Work request A: Reproduce, line for line, the extracted text in every one of the page-image entries below. Omit the pictures from your answer.

Provided text:
◆ ◆ ◆ ◆

Automatic Rollback Triggers: - Error rate > 5% - Response time > 2s p95 - User complaints > 10 in 5min - Health check failures


Procedure 4: Deploy Schema Migration

Time Required: 1-2 hours
Risk Level: High
Rollback: Manual (with snapshot restore)

# 1. Create database snapshot
./scripts/db_snapshot.sh production --name pre_migration_v1_1

# 2. Test migration on copy
./scripts/db_copy.sh production test_migration
./scripts/db_migrate.sh test_migration --version 1.1 --dry-run
./scripts/db_migrate.sh test_migration --version 1.1 --execute

# 3. Validate test migration
./scripts/validate_migrated_data.sh test_migration

# 4. If test successful, schedule production migration
# (During low-traffic window: 2-4 AM UTC)

# 5. Put app in maintenance mode
./scripts/maintenance_mode.sh enable \
  --message "Upgrading for new features. Back in 10 minutes!"

# 6. Run migration
./scripts/db_migrate.sh production --version 1.1 --execute

# 7. Validate migration
./scripts/validate_migrated_data.sh production

# 8. Deploy new code (compatible with both schemas)
./scripts/deploy.sh --environment production --version v1.6.0

# 9. Smoke test
./scripts/smoke_test.sh production

# 10. Disable maintenance mode
./scripts/maintenance_mode.sh disable

# 11. Monitor closely for 4 hours
./scripts/monitor_deployment.sh --duration 4h --page-on-error

Rollback (if issues):

# 1. Enable maintenance mode
./scripts/maintenance_mode.sh enable

# 2. Restore database snapshot
./scripts/db_restore.sh production pre_migration_v1_1

# 3. Deploy old code version
./scripts/deploy.sh --environment production --version v1.5.0 --force

# 4. Validate data integrity
./scripts/validate_user_progress.sh

# 5. Disable maintenance mode
./scripts/maintenance_mode.sh disable

# 6. Post-mortem
./scripts/generate_incident_report.sh


Monitoring Commands

Real-Time Metrics

# Watch error rate
./scripts/metrics.sh error_rate --live

# Watch lesson completion rate
./scripts/metrics.sh lesson_completions --live

# Watch XP calculations
./scripts/metrics.sh xp_awards --live --validate

# Watch user feedback
./scripts/metrics.sh user_feedback --live --alert-negative

Health Checks

# Check all services
./scripts/health_check.sh all

# Check specific component
./scripts/health_check.sh lesson_engine
./scripts/health_check.sh quiz_system
./scripts/health_check.sh gamification

# Check database
./scripts/health_check.sh database --include-migrations

Common Scenarios

Scenario: Fix Typo in Lesson

# 1. Edit lesson (increment patch version)

◆ ◆ ◆ ◆

Page images and extracted text:
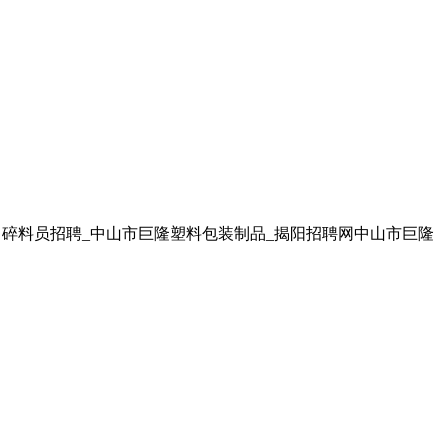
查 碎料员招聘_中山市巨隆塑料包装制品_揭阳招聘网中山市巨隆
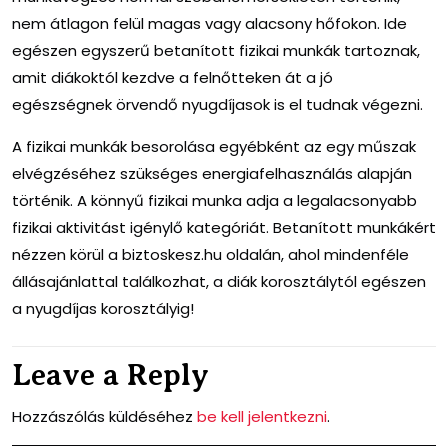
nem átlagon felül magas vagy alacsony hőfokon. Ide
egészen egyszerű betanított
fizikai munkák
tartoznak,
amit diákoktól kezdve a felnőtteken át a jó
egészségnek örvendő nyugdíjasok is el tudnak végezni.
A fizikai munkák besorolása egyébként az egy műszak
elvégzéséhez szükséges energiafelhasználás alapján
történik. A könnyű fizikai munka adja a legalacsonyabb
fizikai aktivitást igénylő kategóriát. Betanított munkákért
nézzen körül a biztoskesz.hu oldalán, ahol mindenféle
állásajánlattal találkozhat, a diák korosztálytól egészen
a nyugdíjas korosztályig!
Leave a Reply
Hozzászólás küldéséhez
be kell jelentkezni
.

◆ ◆ ◆ ◆

Work request B:
Answer from the deployment procedures above:
(i) What risk level does "Procedure 4: Deploy Schema Migration" list?
(ii) Which code version does the rollback deploy with the --force flag?
(iii) For how long is the deployment monitored after maintenance mode is disabled?

Task solution A:
查 碎料员招聘_中山市巨隆塑料包装制品_揭阳招聘网中山市巨隆
nem átlagon felül magas vagy alacsony hőfokon. Ide
egészen egyszerű betanított
fizikai munkák
tartoznak,
amit diákoktól kezdve a felnőtteken át a jó
egészségnek örvendő nyugdíjasok is el tudnak végezni.
A fizikai munkák besorolása egyébként az egy műszak
elvégzéséhez szükséges energiafelhasználás alapján
történik. A könnyű fizikai munka adja a legalacsonyabb
fizikai aktivitást igénylő kategóriát. Betanított munkákért
nézzen körül a biztoskesz.hu oldalán, ahol mindenféle
állásajánlattal találkozhat, a diák korosztálytól egészen
a nyugdíjas korosztályig!
Leave a Reply
Hozzászólás küldéséhez
be kell jelentkezni
.

Task solution B:
(i) High
(ii) v1.5.0
(iii) 4 hours